The sudden resignation last month of cyber-security czar pro tem Howard Schmidt left the Presidents Critical Infrastructure Protection Board in the lurch for the second time in three months. The departure highlights a challenge faced by many organizations both public and private as well as the Bush administration: to make sure key cyber-security people get appropriate resources and exposure, even as they join the team that bars the doors and windows.
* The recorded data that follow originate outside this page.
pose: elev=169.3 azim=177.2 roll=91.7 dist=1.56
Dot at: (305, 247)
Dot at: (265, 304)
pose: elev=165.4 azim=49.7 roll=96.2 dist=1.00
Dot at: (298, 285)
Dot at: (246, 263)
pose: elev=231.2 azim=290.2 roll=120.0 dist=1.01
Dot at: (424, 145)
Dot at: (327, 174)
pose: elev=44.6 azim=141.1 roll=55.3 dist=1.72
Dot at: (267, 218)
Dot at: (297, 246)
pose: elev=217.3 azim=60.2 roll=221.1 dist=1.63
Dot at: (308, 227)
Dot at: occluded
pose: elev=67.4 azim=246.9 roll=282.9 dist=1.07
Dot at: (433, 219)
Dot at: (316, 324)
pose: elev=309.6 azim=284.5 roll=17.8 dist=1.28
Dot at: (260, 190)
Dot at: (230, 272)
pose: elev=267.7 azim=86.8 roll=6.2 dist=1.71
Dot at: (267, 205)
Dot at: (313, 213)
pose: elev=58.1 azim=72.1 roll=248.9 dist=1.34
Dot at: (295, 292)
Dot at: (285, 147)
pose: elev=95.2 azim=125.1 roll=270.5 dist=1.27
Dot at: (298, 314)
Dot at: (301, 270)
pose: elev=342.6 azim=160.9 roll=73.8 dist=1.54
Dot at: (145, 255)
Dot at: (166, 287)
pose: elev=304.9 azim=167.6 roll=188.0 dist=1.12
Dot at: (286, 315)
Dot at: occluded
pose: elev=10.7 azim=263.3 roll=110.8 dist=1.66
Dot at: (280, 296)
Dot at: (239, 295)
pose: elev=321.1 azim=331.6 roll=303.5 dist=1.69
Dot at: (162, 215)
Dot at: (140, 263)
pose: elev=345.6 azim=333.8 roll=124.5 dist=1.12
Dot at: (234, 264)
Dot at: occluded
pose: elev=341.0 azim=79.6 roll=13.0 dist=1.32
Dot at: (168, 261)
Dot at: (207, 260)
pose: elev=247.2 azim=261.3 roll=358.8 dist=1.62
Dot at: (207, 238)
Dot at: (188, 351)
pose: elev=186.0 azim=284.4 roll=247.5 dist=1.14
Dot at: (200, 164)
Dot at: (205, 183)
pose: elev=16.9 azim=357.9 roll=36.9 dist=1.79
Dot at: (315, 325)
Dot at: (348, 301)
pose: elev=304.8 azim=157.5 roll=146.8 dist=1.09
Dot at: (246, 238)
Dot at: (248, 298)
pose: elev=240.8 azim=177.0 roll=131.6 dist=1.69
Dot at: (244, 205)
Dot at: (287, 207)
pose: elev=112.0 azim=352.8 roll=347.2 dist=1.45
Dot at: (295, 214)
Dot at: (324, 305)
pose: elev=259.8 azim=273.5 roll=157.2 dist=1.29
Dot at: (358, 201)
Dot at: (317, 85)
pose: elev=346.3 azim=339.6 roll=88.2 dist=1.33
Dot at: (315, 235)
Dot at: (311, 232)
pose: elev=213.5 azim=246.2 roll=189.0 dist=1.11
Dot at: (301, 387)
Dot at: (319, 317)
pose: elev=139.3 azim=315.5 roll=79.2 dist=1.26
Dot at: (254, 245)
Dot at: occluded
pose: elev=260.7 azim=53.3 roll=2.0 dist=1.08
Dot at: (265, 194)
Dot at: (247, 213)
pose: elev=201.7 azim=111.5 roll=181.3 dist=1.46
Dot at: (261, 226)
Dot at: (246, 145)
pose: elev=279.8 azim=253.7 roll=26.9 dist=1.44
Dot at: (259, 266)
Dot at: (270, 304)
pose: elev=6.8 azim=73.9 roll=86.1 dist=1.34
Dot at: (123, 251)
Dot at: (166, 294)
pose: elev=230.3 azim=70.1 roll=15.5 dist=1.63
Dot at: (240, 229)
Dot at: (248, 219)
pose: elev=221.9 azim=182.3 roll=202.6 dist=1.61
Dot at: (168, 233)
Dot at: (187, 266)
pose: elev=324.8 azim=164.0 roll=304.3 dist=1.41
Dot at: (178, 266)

Its an uneasy balance. When federal officials first hinted that the PCIPB would be folded into the Department of Homeland Security—in a unit to be known as the Information Analysis and Infrastructure Protection Directorate—former federal security chief Richard Clarke was the first to bail out. Clarke reportedly said privately that he saw the move as a demotion and feared that vital network security would get lost in the DHS. Sources close to the department said Schmidt quit for much the same reason, resigning after failing to get what he considered a decent job offer.
Clarke or Schmidt, with their name recognition, could have kept network security in the spotlight. Both chose to return to the private sector. That task will likely fall to someone with less clout but with the same challenge of championing a vital cause while relegated to a small part of a big bureaucracy.
The concern that network security gets short shrift in a larger security scheme is not the federal governments problem alone. The issue is emerging in enterprises as private companies recognize that network security and physical security rightfully belong together.
We agree with charges that the lack of a well-known contender for the top federal cyber-security post is damaging government network security initiatives and leaving much of the high-profile work outlined in the National Strategy to Secure Cyberspace undone. This country needs a recognized leader to champion federal network security efforts, but whoever is in charge will have to accept reporting to Tom Ridge and working at the DHS.
Can the federal government lead the way for enterprises that face a similar challenge? While successive annual General Accounting Office reports show continuing decline in federal IT security, the way that DHS handles the naming of an IAIP head can still prove a valuable lesson for security pros and those who hire and inspire them.
We support the vision of an integrated security architecture that treats network security as one element of an organizations protection plan. But that element should not be minimized. The nations cyber-security boss must have significant leadership skills and public standing. And he or she should report directly to Ridge and get the resources and support this important block in our nations protective barrier deserves.